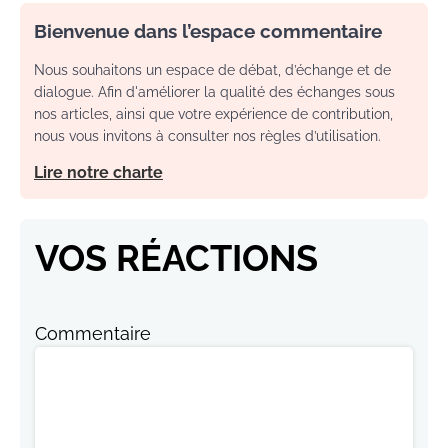
Bienvenue dans l’espace commentaire
Nous souhaitons un espace de débat, d’échange et de
dialogue. Afin d'améliorer la qualité des échanges sous
nos articles, ainsi que votre expérience de contribution,
nous vous invitons à consulter nos règles d’utilisation.
Lire notre charte
VOS RÉACTIONS
Commentaire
+ + + +
Copy out, word for word, every line of text that comes with the records above. Leave the pictures out.

(Task result)
Bienvenue dans l’espace commentaire
Nous souhaitons un espace de débat, d’échange et de
dialogue. Afin d'améliorer la qualité des échanges sous
nos articles, ainsi que votre expérience de contribution,
nous vous invitons à consulter nos règles d’utilisation.
Lire notre charte
VOS RÉACTIONS
Commentaire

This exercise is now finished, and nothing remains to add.